We walked down to the river and watched for a minute or two as the trout were eagerly taking flies off the surface.  We decided to try a sulphur dry fly to start.  I coached Sue through a few casts to warm up and refreshed her memory on reading the water.  Soon enough we were each catching fish.  Most fish seemed to like a nice dead drift with no drag on the surface, but there were a couple fish that seemed stimulated by a little drag.

We fished a couple pools working our way up stream slowly.  The combination of low light and a strong hatch also seemed to prevent the fish from getting spooked to easily.  There was many times that when casting to specific fish a different and unexpected one came up and took a fly right next to the fly line.   We also didn’t need to rest the pools after a hooked brown zig-zagged it way through.

The night came to an end when we could no longer see the fly to tie a new one on.  This seemed like a sign to call it a night.  I probably could have planned better and brought a flashlight, but I will save that fishing for some other night.  We both had a lot fun and this evening got us both excited for our upcoming trip to fish for rainbows in California.

Casting to Rising Trout

Posted by: Andrew Fiskness Updated: June 10, 2009 - 10:17 PM

Right now is one of my favorite times of the year for trout fishing.  I like so many other trout fisherman love casting to rising trout.  Being able to see the fish actually take the fly definitely makes it more exciting for me.  This past weekend I was out at the Rush River in Wisconsin in the cold and drizzle and the weather did not slow the hatch down at all.  There were quite a few sections of the river where fish were constantly coming up to the surface. 

When I started out on the river many dun mayflies were floating on the surface, which appeared to be blue wing olives and sulphurs.  So I decided to start with a sulphur dun pattern.  After catching a few nice trout it appeared that the fish were taking emergers more than duns, so I switched to a sulphur emerger.  The emerger seemed too worked well for a while, but not the magic fly.  Even though the hatch was fairly prolific and constant, what the fish were taking definitely varied throughout the day.  I found that I was changing flies often from duns to emergers with varying color and all of them seemed to produce a few fish.

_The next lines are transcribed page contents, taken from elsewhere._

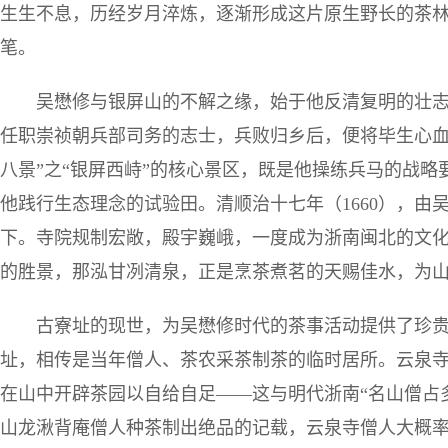
生生不息，历经岁月淬炼，逐渐形成这片原生野长的茶
笔。
吴懋修与银屏山的不解之缘，始于他反清复明的壮
任职崇祯朝兵部司务的志士，兵败归乡后，便将毕生心血
八景”之“银屏西峙”的核心景区，既是他操练兵马的战
他践行生态理念的试验田。清顺治十七年（1660），由
下。寺院规制宏敞，殿宇巍峨，一度成为浙南闽北的文化
的胜景，那泓甘冽清泉，正是烹茶煮茗的天赐佳水，为
古寮址的现世，为吴懋修时代的茶事活动提供了珍
址，相传是当年僧人、茶农采茶制茶的临时居所。云泉
在山中开辟茶园以自给自足——这与明代浙南“名山僧占
山龙湫背庵僧人种茶制出绝品的记载，云泉寺僧人大概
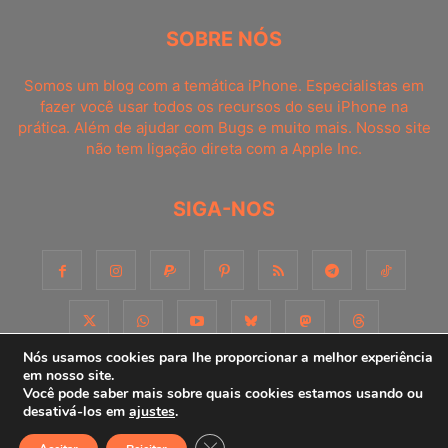
SOBRE NÓS
Somos um blog com a temática iPhone. Especialistas em
fazer você usar todos os recursos do seu iPhone na
prática. Além de ajudar com Bugs e muito mais. Nosso site
não tem ligação direta com a Apple Inc.
SIGA-NOS
Nós usamos cookies para lhe proporcionar a melhor experiência
em nosso site.
Você pode saber mais sobre quais cookies estamos usando ou
Sobre
Contato
Apoie-nos!
Consultoria
Anuncie
desativá-los em
ajustes
.
Close GDPR Cookie Banner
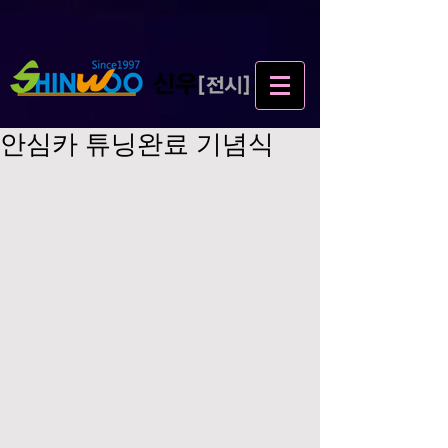
안심카 튜닝완료 기념식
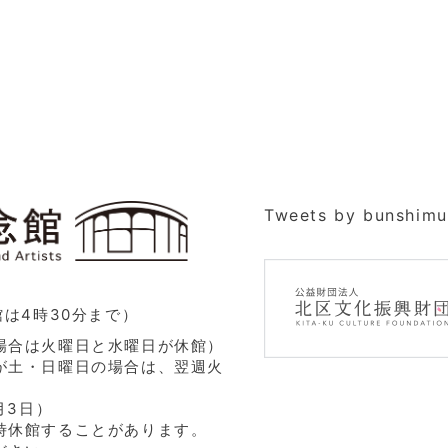
Tweets by bunshimu
館は4時30分まで）
場合は火曜日と水曜日が休館）
が土・日曜日の場合は、翌週火
月3日）
時休館することがあります。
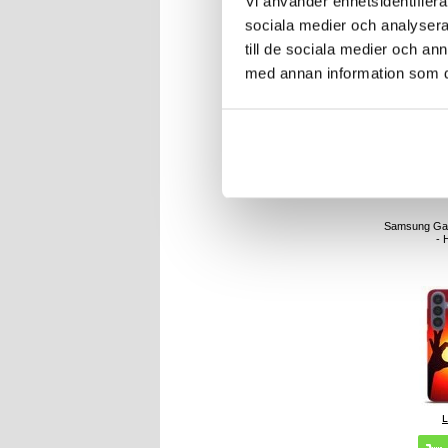
Vi använder enhetsidentifierar
sociala medier och analysera 
till de sociala medier och a
med annan information som du 
1
ART
Samsung Gal
- 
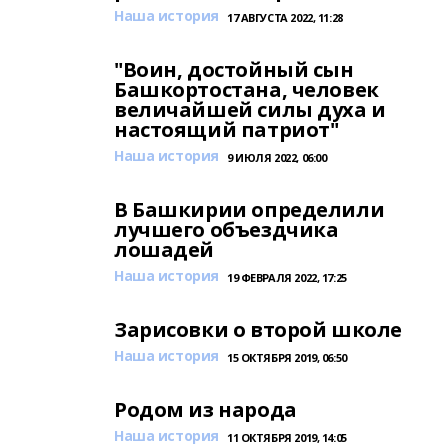
Наша история
17 АВГУСТА 2022, 11:28
"Воин, достойный сын
Башкортостана, человек
величайшей силы духа и
настоящий патриот"
Наша история
9 ИЮЛЯ 2022, 06:00
В Башкирии определили
лучшего объездчика
лошадей
Наша история
19 ФЕВРАЛЯ 2022, 17:25
Зарисовки о второй школе
Наша история
15 ОКТЯБРЯ 2019, 06:50
Родом из народа
Наша история
11 ОКТЯБРЯ 2019, 14:05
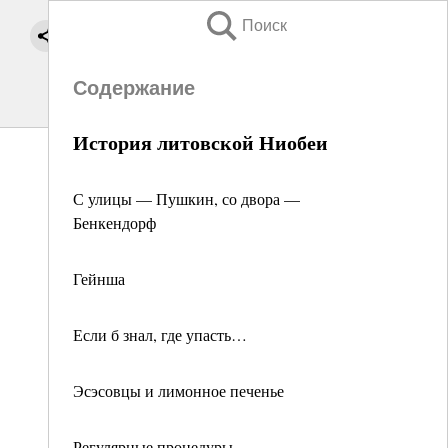
Поиск
Содержание
История литовской Ниобеи
С улицы — Пушкин, со двора —
Бенкендорф
Гейнша
Если б знал, где упасть…
Эсэсовцы и лимонное печенье
Регулярные процедуры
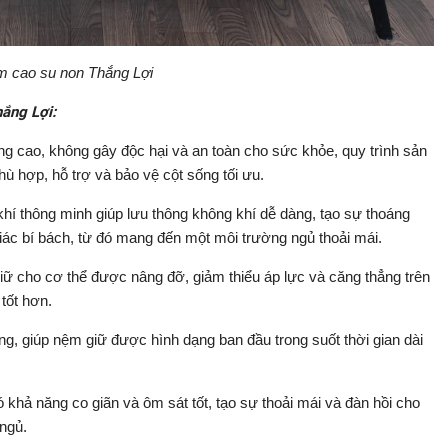
 cao su non Thắng Lợi
ắng Lợi:
g cao, không gây độc hại và an toàn cho sức khỏe, quy trình sản
ù hợp, hỗ trợ và bảo vệ cột sống tối ưu.
khí thông minh giúp lưu thông không khí dễ dàng, tạo sự thoáng
ác bí bách, từ đó mang đến một môi trường ngủ thoải mái.
ữ cho cơ thể được nâng đỡ, giảm thiểu áp lực và căng thẳng trên
tốt hơn.
, giúp nệm giữ được hình dạng ban đầu trong suốt thời gian dài
hả năng co giãn và ôm sát tốt, tạo sự thoải mái và đàn hồi cho
ngủ.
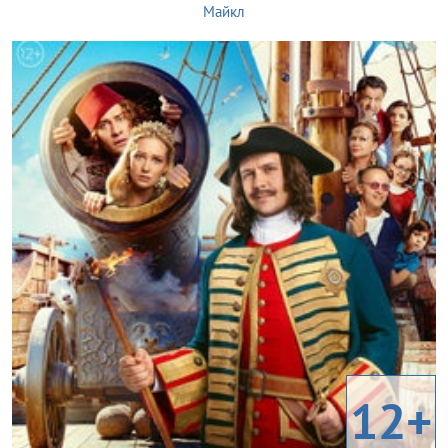
Майкл
12+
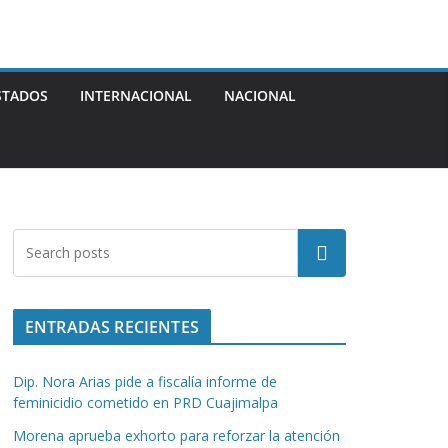
STADOS
INTERNACIONAL
NACIONAL
Buscar
ENTRADAS RECIENTES
Dip. Nora Arias pide a fiscalía informe de
feminicidio cometido en PRD Cuajimalpa
Morena aprueba exhorto para reforzar la atención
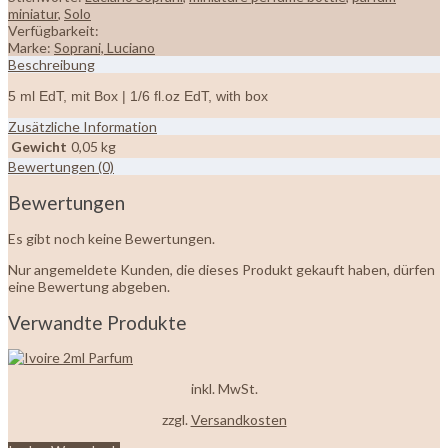
miniatur
,
Solo
Verfügbarkeit:
Marke:
Soprani, Luciano
Beschreibung
5 ml EdT, mit Box | 1/6 fl.oz EdT, with box
Zusätzliche Information
Gewicht
0,05 kg
Bewertungen (0)
Bewertungen
Es gibt noch keine Bewertungen.
Nur angemeldete Kunden, die dieses Produkt gekauft haben, dürfen
eine Bewertung abgeben.
Verwandte Produkte
inkl. MwSt.
zzgl.
Versandkosten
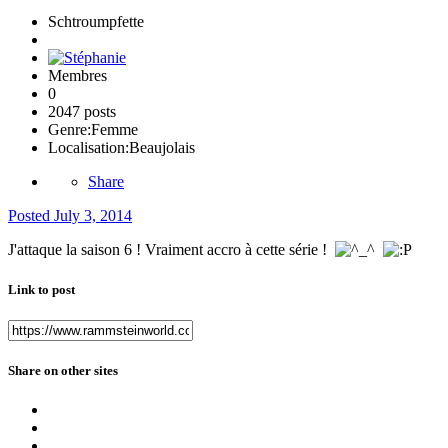
Schtroumpfette
Membres
0
2047 posts
Genre:
Femme
Localisation:
Beaujolais
Share
Posted
July 3, 2014
J'attaque la saison 6 ! Vraiment accro à cette série !
Link to post
Share on other sites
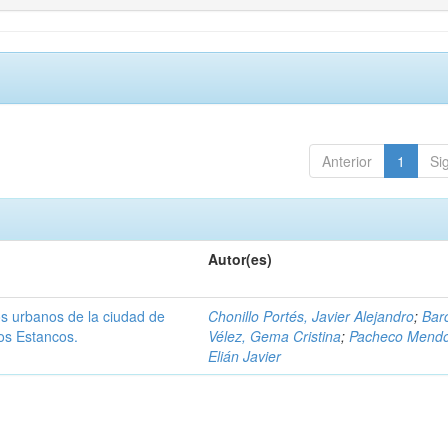
Anterior
1
Si
Autor(es)
os urbanos de la ciudad de
Chonillo Portés, Javier Alejandro
;
Bar
os Estancos.
Vélez, Gema Cristina
;
Pacheco Mendo
Elián Javier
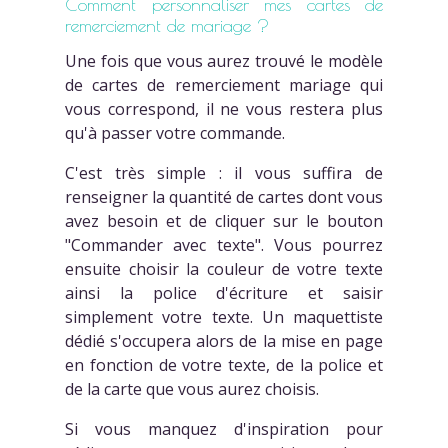
Comment personnaliser mes cartes de
remerciement de mariage ?
Une fois que vous aurez trouvé le modèle
de cartes de remerciement mariage qui
vous correspond, il ne vous restera plus
qu'à passer votre commande.
C'est très simple : il vous suffira de
renseigner la quantité de cartes dont vous
avez besoin et de cliquer sur le bouton
"Commander avec texte". Vous pourrez
ensuite choisir la couleur de votre texte
ainsi la police d'écriture et saisir
simplement votre texte. Un maquettiste
dédié s'occupera alors de la mise en page
en fonction de votre texte, de la police et
de la carte que vous aurez choisis.
Si vous manquez d'inspiration pour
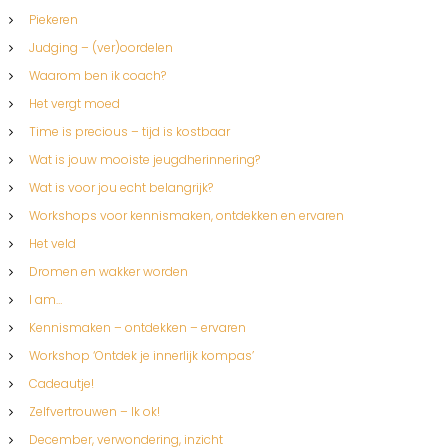
Piekeren
Judging – (ver)oordelen
Waarom ben ik coach?
Het vergt moed
Time is precious – tijd is kostbaar
Wat is jouw mooiste jeugdherinnering?
Wat is voor jou echt belangrijk?
Workshops voor kennismaken, ontdekken en ervaren
Het veld
Dromen en wakker worden
I am…
Kennismaken – ontdekken – ervaren
Workshop ‘Ontdek je innerlijk kompas’
Cadeautje!
Zelfvertrouwen – Ik ok!
December, verwondering, inzicht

I ended the day not remembering how many trout I did catch.  It was a mixed bag of some small colorful brookies and the rest were brown trout.  It was a fun day of fishing and I hope to be able to get out soon and enjoy some good dry fly fishing. 

Brule River

Posted by: Andrew Fiskness Updated: May 5, 2009 - 10:13 AM
This past Sunday I made the trip up to the Brule River with a couple other members of the the St. Paul Fly Tiers and Fisherman's Club.  We arrived on the river mid-morning to a beautiful sunny day, not the image that comes to mind when you think of steelheading.  We decided to start fishing downstream of US 2 even though the whole river is now open for fishing.  The first spot we stopped at had one other car in the lot.  We suited up and hiked down to the path to the river, which was at good flow, but still a little off color. 

The three of us started fishing our way up stream.  We were using yarn flies and smaller x-legs or stoneflies.  We fished a bunch of holes on one side of the river with no luck and then fished our way back to car on the other side of the river with the same results.  We continued on to a several of other spots mixing up colors and sizes of the flies, it just wasn't our day.  The day resulted in no fish, but it definately was not for lack of effort.  We talked with several other fisherman on river who had similar reports.

So now I guess I will put away the steelheading until fall and concentrate on trout.